Task to carry out: Your task is to copy every line below that contains the word "Table".

Recorded data:
----

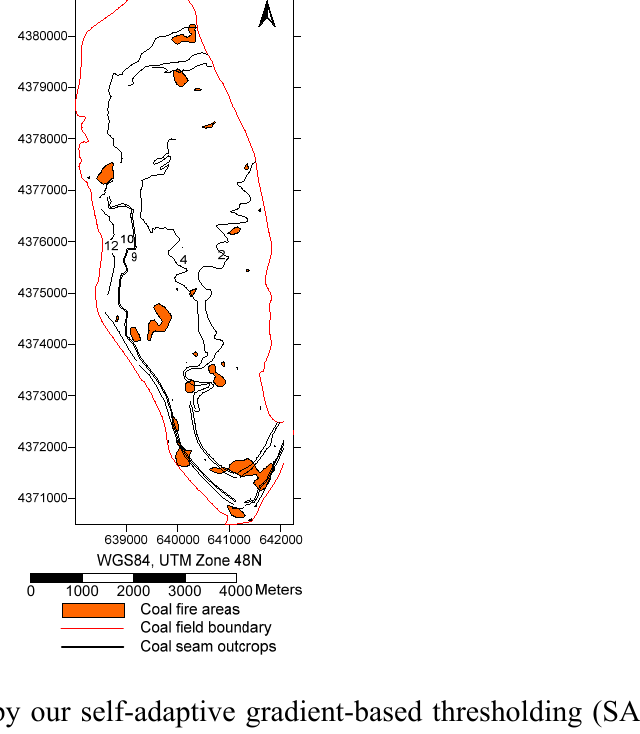
Figure 4. Coal fires extracted by our self-adaptive gradient-based thresholding (SAGBT) method mapped with coal seam outcrops. Orange areas indicate daytime coal fires for 27 March 2013. Black lines are coal seam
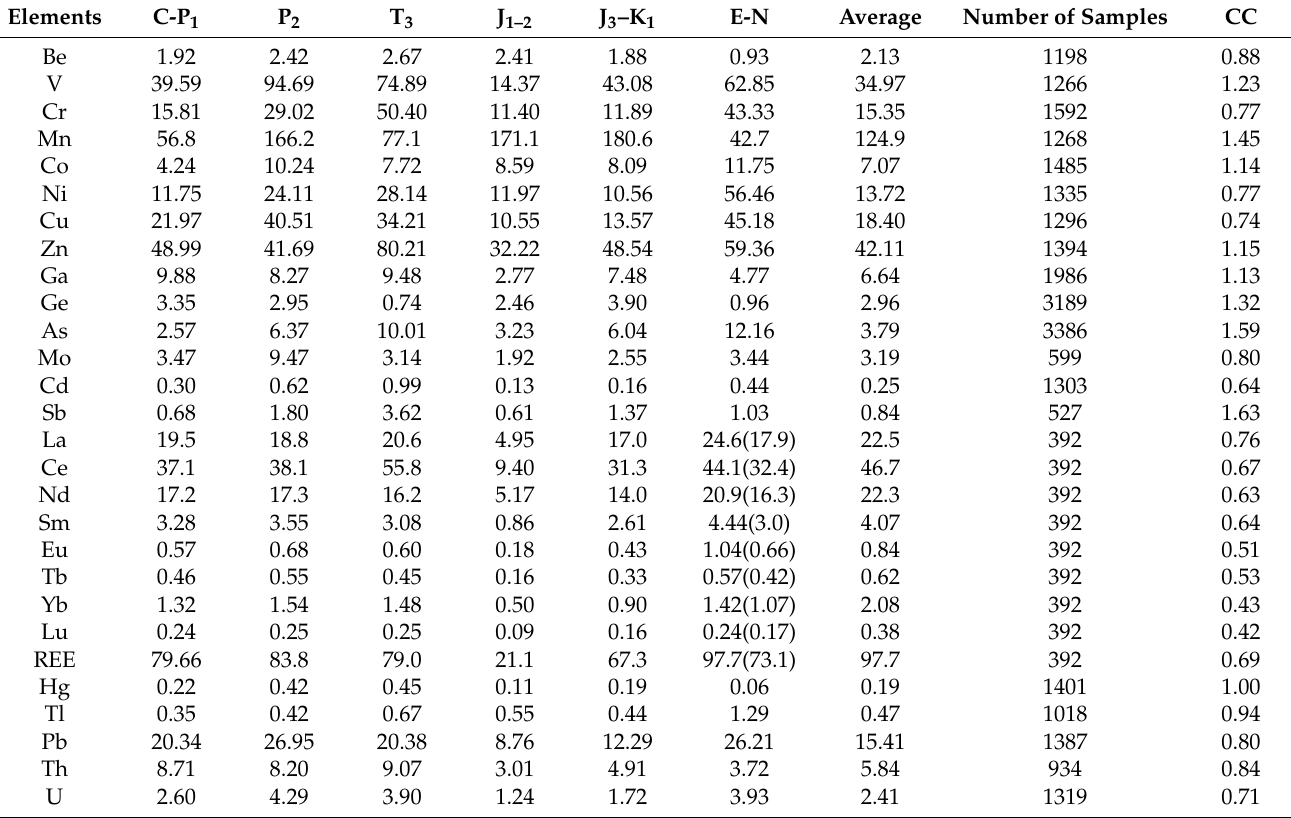
Table 6. The average concentration of elements in coals from different coal-forming periods in China (ppm, on a whole-coal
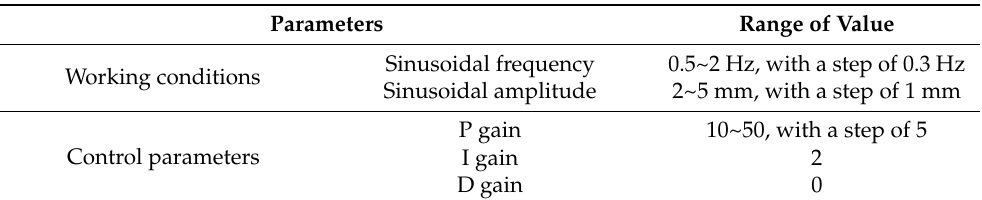
Figure 13. Schematic diagram of the experimental signal input and data acquisition. Table 5. Collection range of the learning samples.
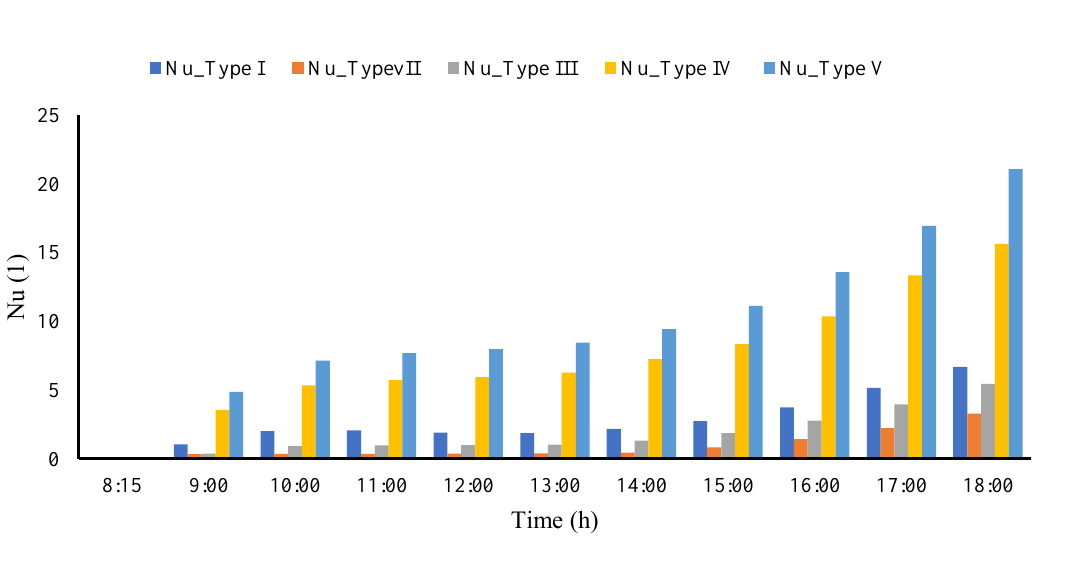
Figure 9. Heat transfer coefficients with various locations of absorber plates Nusselt number distributions strongly depend on the absorbing plates' geometry and location. The optimal configuration allows the airflow to follow the absorbing surfaces' trajectory and contact them on both sides. There are five absorber plate locations among the absorber Types shown in Figure 10. Due to the increasing amount of area and air over the top and bottom, surface heat is removed from the heated absorber plate and transferred to the fluid.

----

Written answer:
Table 6. The average concentration of elements in coals from different coal-forming periods in China (ppm, on a whole-coal
Figure 13. Schematic diagram of the experimental signal input and data acquisition. Table 5. Collection range of the learning samples.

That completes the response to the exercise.